Absolutely. Even the US government agrees that automatic transmissions generate fuckloads of heat and are going to burn the oil just by using the car as a daily driver. Forget my autotragic corolla and look at my old 1992 Ford Tempo:
http://www.fueleconomy.gov/feg/compx2008f.jsp?year=1992&make=Ford&model=Tempo&hiddenField=Findacar
18mpg automatic vs 21mpg manual. Where do you think that extra fuel goes? It's heat in the transmission. Forget about how hot your exhaust system is, consider how hot the transmission is when 14% of the energy (3mpg out of 21) heats the transmission. That is why the ATF turns into black tar and that's why I had to sell my Tempo after 1 year of owning it.
The Crayola is the same story. Right in the first post of this thread I said it was burning 9.6L/100km in combination city/highway driving. When I first got it, it would burn about 7.6L/100km. Where is that extra 26% fuel consumption going?
Heat into the transmission. It's a million degree blast furnace inside that transmission. No wonder the thing is fucking up. That's the energy equivalent of holding a blow torch to the transmission.

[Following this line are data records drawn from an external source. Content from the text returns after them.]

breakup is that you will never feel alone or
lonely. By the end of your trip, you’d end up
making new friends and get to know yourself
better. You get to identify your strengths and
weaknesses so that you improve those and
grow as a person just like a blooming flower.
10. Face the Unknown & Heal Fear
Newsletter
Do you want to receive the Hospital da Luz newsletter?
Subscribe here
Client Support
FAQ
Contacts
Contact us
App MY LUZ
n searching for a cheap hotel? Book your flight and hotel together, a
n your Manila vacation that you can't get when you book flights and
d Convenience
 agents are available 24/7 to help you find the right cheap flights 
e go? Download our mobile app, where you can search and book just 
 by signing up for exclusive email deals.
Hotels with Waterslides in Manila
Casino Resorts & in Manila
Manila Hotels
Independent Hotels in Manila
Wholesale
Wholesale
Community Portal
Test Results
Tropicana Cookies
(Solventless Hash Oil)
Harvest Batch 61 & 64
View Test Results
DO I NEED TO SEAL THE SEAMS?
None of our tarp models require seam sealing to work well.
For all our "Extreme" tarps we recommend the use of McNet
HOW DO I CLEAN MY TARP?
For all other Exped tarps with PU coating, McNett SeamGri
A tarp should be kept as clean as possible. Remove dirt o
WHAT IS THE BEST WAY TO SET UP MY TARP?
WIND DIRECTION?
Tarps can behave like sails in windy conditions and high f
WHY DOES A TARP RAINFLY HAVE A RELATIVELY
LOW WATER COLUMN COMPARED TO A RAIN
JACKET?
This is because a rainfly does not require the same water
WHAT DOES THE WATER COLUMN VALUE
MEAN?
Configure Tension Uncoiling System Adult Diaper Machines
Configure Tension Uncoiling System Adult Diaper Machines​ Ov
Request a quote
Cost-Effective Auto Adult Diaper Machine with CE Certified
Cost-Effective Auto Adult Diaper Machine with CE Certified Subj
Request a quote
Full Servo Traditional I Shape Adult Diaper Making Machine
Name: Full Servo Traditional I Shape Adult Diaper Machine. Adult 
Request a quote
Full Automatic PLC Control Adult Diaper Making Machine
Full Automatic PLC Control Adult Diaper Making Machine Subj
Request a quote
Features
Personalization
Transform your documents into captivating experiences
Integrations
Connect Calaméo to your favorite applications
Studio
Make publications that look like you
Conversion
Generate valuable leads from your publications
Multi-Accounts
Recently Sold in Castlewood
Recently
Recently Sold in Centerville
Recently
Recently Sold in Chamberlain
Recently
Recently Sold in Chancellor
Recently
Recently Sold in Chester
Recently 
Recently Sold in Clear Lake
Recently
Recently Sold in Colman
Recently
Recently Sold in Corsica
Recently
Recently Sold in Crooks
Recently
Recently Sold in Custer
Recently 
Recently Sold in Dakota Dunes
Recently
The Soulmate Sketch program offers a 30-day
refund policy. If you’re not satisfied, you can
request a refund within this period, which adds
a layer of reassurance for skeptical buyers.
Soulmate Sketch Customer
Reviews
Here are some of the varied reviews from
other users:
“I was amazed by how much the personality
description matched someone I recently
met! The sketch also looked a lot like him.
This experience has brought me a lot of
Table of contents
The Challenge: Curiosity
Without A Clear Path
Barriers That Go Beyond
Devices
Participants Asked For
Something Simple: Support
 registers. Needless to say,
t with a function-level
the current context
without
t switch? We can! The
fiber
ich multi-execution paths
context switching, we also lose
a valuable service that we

For comparison sake, my manual transmission Honda Civic had the same 7.6L/100km city gas mileage for the entire time I drove it, which was 3 years. The only reason I no longer have that car is because some kid t-boned it. After 50,000 miles (80,000km) it still had the original brake pads too. Honda = good. Toyota = proof that 2 atomic bombs was not enough.